Migliaia di agricoltori europei sono scesi in piazza oggi (lunedì) a Bruxelles con i loro trattori per protestare contro il crollo dei prezzi, in particolare dei prodotti lattiero-caseari, dovuti "principalmente alle pratiche sleali adottate dai distributori e all'embargo contro la Russia".
La protesta degli agricoltori a Bruxelles
RSI Info 07.09.2015, 15:26
"Le restrizioni russe hanno stroncato il principale mercato di export per l'UE, per un valore di 5,5 miliardi di euro, da un giorno all'altro: sembra che debbano essere solo gli agricoltori a pagare ed è chiaro che la Pac non ha strumenti per affrontare una crisi come questa", ha spiegato il presidente del sindacato COPA, Albert Jan Maat, che chiede più sostegno al comparto per l'export.
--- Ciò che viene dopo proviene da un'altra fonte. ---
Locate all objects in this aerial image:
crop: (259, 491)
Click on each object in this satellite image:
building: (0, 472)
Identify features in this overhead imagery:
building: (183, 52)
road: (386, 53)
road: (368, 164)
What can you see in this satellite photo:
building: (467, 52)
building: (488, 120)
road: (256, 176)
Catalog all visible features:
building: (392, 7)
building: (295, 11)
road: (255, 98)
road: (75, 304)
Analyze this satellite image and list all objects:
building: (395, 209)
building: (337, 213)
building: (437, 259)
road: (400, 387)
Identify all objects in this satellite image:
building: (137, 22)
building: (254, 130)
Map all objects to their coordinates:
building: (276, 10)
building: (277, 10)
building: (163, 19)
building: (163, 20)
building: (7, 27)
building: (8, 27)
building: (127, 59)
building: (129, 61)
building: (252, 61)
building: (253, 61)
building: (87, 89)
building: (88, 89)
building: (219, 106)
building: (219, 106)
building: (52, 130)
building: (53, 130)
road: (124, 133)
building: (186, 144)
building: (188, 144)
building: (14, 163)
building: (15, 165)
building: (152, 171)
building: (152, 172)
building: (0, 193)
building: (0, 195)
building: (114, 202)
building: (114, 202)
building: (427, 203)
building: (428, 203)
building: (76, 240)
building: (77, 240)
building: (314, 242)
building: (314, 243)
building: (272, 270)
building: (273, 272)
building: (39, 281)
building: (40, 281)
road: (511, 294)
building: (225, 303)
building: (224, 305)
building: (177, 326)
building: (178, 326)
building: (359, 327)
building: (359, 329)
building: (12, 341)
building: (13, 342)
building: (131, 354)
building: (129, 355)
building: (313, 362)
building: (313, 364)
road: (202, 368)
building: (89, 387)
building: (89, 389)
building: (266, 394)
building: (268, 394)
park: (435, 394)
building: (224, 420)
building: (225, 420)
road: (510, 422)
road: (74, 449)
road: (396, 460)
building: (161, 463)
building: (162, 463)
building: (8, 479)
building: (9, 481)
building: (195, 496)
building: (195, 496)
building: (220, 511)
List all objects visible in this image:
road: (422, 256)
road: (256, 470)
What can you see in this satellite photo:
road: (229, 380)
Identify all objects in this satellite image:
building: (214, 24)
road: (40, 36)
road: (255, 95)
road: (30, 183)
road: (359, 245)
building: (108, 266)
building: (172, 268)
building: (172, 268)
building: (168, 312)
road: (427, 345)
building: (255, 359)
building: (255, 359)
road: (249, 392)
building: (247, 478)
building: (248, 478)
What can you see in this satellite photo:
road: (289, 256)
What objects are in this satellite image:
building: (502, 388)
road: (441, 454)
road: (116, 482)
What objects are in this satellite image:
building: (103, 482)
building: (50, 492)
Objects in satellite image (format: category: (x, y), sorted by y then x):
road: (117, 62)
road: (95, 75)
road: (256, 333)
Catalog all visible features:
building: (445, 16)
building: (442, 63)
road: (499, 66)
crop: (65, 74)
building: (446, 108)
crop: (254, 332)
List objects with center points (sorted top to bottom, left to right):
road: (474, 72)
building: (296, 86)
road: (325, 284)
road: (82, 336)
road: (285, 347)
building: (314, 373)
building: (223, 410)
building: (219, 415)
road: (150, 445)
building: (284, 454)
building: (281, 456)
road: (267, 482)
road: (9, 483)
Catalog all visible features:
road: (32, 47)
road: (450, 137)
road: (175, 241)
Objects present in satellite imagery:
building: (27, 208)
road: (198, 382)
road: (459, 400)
"Il settore agroalimentare europeo conta 40 milioni di posti di lavoro e le sue esportazioni superano i 120 miliardi ogni anno", aggiunge il presidente del sindacato COGECA, Christian Pees. "Ci aspettiamo anche che l'Unione europea ci aiuti a riequilibrare la filiera alimentare, presso la distribuzione: dobbiamo rafforzare il peso degli agricoltori", conclude Pees.
ANSA/M.ANg.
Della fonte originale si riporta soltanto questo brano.